Wednesday, June 25, 2008

git-log --name-status

I've been using git for the past month (I just realized that today was my first whole month at work) and I'm very happy with it. I'm used to svn (and before that, CVS) and I'd gotten around the ugly (so much so that I never used the version discussed in the subversion book for versions below 1.5) merging in svn by using svnmerge (which, while not making merging painless, did make it sufficiently less painful that it was actually usable).

For a long time I looked at git but never actually dived in head first since casual acquaintance with git made me feel dumb. Now that I've been using it for a month though (well, with git-svn, since my current project uses svn), I'm getting used to it, I've got the basic workflow down and I'm slowly learning more advanced workflows.

For a long time too I didn't like git because I thought it didn't have an equivalent to "svn log -v", that is, show the revision number, author, message, and the affected files. git-log showed the first three, but not the last. I was probably looking at an early version of git though, this would have been in 2006 or so. Sometime in revision 1.4, git-log got --name-status, but I didn't notice. Anyway, it required -r if you wanted to see recursive changes. 1.5 has better behavior now. --name-status shows filenames and what was done to them (deleted, added, modified, etc), and the -r is implied.

There are still some things I'm not clear on (e.g., how to do the equivalent of svn:externals, which is probably a SMORTD, a simple matter of reading the documentation). But given that the main VCS at work is SVN, how to work with svn:externals with git and git-svn :-).

I'll get there though. Although it may take a while since, in fact, we don't use svn:externals or similar in our current projects (in fact, the reason I decided to use git and git-svn was because we don't have the regular trunk and branches structure either, and being the new guy, I didn't want to be creating a test branch for myself at the root of the svn tree :-).

In any case, git-reset and friends (i haven't tried the --interactive options to git-commit or git-rebase and friends yet, but I will, one of these days) are great helps and because of their (admittedly, simple) enhancements to my workflow, I'm not going to be switching back to pure svn.
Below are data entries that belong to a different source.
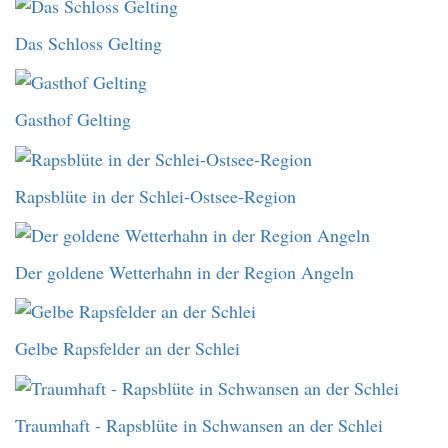
Das Schloss Gelting
Gasthof Gelting
Rapsblüte in der Schlei-Ostsee-Region
Der goldene Wetterhahn in der Region Angeln
Gelbe Rapsfelder an der Schlei
Traumhaft - Rapsblüte in Schwansen an der Schlei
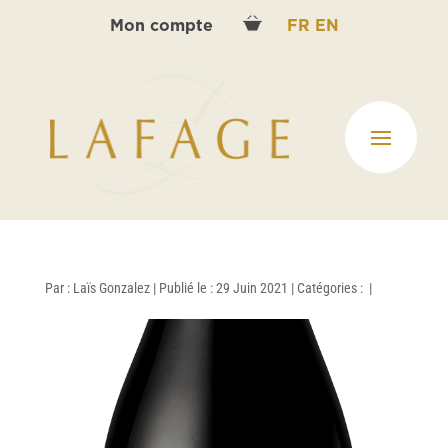
Mon compte
FR
EN
Par :
Laïs Gonzalez
|
Publié le : 29 Juin 2021
|
Catégories :
|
Our project isn't so large that the git vs svn speed difference is a factor, but I have (at a previous job) worked with sufficiently large trees and branches that the speed of git would have been a huge help. On the other hand, as smart as my co-workers were, at that job, I think that pushing git into the organization would have been too big a challenge in the time I had. svn was certainly the better choice there (since svnmerge was available, before I learned svnmerge, I spent far too much time hand-merging between branches).

Sunday, June 08, 2008

Recovering, not so gracefully

My laptop's DVD-RW drive stopped working a month or two ago. I didn't mind much since it's not essential. I can always use my wife's laptop when we have DVDs for our son to watch. I ordered Ubuntu Hardy desktop and server CDs via shipit and I got those a few weeks ago. I did want to install Hardy, but it wasn't a big deal, so I waited until I could figure out how safely.

The only thing I really *needed* the DVD drive for was for booting rescue DVDs. I didn't want to try to do an online Hardy upgrade if I couldn't go into a rescue DVD if something broke and the laptop couldn't reboot (that's happened to me once or twice, on doing an online update).

I downloaded the RIPLinux iso and installed it to my USB flash drive. I thought I could use that for rescue. Unfortunately, when I tried to do some grub surgery on my laptop, I made it unbootable. Mainly, because I'm not intimately familiar with grub (I'm a lilo man, myself, and the only thing I really dislike about Ubuntu is that it's inherently grub-centric), but also because it thought my hard drive was at /dev/hdc but Ubuntu sees it at /dev/sda. I couldn't fix that either since RIPLinux would boot and assign the flash drive it was booting from to /dev/sda.

Fortunately, when I went to Pendrive Linux and saw a tutorial on how to install Hardy onto a USB drive FROM the ISO. The recipe there worked flawlessly and I've now got a flash drive that is an Ubuntu Hardy installer as well as a live Linux. If I go to an internet cafe, or someone else's computer, I can use it and not worry about the viruses they've got running around in their Windows installation.

So I've got Hardy installed now. I'll bring the laptop to work tomorrow, update, and install all the development packages I need that aren't on the default Desktop install. I work at Catalyst IT Limited. Online updates and apt-get are very fast at work since Catalyst hosts the New Zealand mirrors for Ubuntu and Debian (and a bunch of other distributions).

Next, I need to figure out how to install OpenSolaris from some device other than the install CD :-).